The Trial of Lindy and Michael Chamberlain ('The Dingo Trial')
Abstract
On August 17, 1980, at a campsite near Australia's famous Ayer's Rock, a mother's cry came out of the dark: My God, my God, the dingo's got my baby! Soon the people of an entire continent would be choosing sides in a debate over whether the cry heard that night marked an astonishing and rare human fatality caused by Australia's wild dogs or was, rather, in the words of the man who would eventually prosecute her for murder, a calculated, fanciful lie. A jury of nine men and three women came to believe the latter story and convicted Lindy Chamberlain for the murder of her ten-week-old daughter, Azaria.
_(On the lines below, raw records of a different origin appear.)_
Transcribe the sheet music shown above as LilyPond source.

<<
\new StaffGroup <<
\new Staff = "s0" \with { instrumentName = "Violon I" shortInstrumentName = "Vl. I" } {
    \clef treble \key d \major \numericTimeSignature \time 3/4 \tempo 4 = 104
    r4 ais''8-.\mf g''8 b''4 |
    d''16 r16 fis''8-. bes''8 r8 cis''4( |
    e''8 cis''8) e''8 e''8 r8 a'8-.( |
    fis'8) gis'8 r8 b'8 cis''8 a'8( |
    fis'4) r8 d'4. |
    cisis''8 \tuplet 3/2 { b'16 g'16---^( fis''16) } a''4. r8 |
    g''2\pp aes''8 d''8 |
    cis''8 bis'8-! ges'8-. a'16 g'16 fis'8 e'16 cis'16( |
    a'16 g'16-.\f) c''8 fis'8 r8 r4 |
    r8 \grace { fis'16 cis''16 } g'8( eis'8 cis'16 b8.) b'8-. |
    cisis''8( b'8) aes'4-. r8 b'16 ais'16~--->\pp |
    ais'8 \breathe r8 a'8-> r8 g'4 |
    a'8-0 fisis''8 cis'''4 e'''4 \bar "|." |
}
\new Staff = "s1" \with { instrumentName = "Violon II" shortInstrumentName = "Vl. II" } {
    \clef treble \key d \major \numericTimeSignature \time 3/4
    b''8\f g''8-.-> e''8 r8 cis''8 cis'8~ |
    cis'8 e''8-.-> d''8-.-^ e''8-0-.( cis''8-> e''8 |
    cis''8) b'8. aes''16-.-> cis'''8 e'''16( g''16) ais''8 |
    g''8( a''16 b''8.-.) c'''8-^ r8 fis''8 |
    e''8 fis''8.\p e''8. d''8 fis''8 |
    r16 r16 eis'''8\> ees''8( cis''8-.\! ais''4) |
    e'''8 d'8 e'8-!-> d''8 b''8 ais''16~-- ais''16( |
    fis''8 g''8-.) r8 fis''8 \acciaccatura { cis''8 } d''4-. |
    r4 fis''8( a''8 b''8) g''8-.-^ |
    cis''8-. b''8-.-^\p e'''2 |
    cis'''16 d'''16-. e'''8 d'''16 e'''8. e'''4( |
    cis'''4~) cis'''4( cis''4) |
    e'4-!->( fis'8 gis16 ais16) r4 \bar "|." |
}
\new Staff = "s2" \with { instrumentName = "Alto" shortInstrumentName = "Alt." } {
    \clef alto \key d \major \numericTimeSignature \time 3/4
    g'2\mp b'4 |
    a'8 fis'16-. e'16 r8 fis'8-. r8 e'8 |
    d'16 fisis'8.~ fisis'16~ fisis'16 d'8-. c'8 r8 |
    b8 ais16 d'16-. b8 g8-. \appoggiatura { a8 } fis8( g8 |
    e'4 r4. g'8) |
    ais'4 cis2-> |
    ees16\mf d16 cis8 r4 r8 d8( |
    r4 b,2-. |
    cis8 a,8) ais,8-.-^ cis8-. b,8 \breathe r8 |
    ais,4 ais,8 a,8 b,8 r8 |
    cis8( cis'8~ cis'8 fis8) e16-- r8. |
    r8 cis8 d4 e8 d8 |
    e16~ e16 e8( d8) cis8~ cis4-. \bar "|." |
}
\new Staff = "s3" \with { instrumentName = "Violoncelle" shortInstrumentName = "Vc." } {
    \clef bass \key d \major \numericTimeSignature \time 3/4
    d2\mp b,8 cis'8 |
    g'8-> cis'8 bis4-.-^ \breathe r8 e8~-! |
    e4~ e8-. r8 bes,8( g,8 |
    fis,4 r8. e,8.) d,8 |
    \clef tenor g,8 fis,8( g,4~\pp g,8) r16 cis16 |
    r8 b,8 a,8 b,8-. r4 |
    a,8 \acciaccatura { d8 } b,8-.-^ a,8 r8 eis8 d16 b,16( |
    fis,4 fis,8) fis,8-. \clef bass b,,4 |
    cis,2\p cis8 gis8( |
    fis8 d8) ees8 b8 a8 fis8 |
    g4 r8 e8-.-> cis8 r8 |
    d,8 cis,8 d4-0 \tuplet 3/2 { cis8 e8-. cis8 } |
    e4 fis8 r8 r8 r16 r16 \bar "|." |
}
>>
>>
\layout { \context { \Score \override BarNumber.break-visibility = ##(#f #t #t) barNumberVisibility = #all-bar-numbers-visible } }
Three years later, while Lindy dealt with daily life in a Darwin prison, police investigating the death of a fallen climber discovered Azaria's matinee jacket near a dingo den, and the Australian public confronted the reality that its justice system had failed. A Cry in the Dark, a movie starring Meryl Streep, carried the story of Lindy's wrongful conviction across oceans. What went wrong? Convictions of the innocent usually result from inaccurate eyewitness testimony (generally the least reliable evidence in a trial because of biases and the tricks of memory), but Lindy Chamberlain was convicted by flawed forensic evidence and by investigators and prosecutors unwilling to reconsider their assumptions in the face of contradictory evidence. The trial of Lindy Chamberlain, and her husband Michael, is a cautionary tale that everyone who practices forensic science should carefully consider.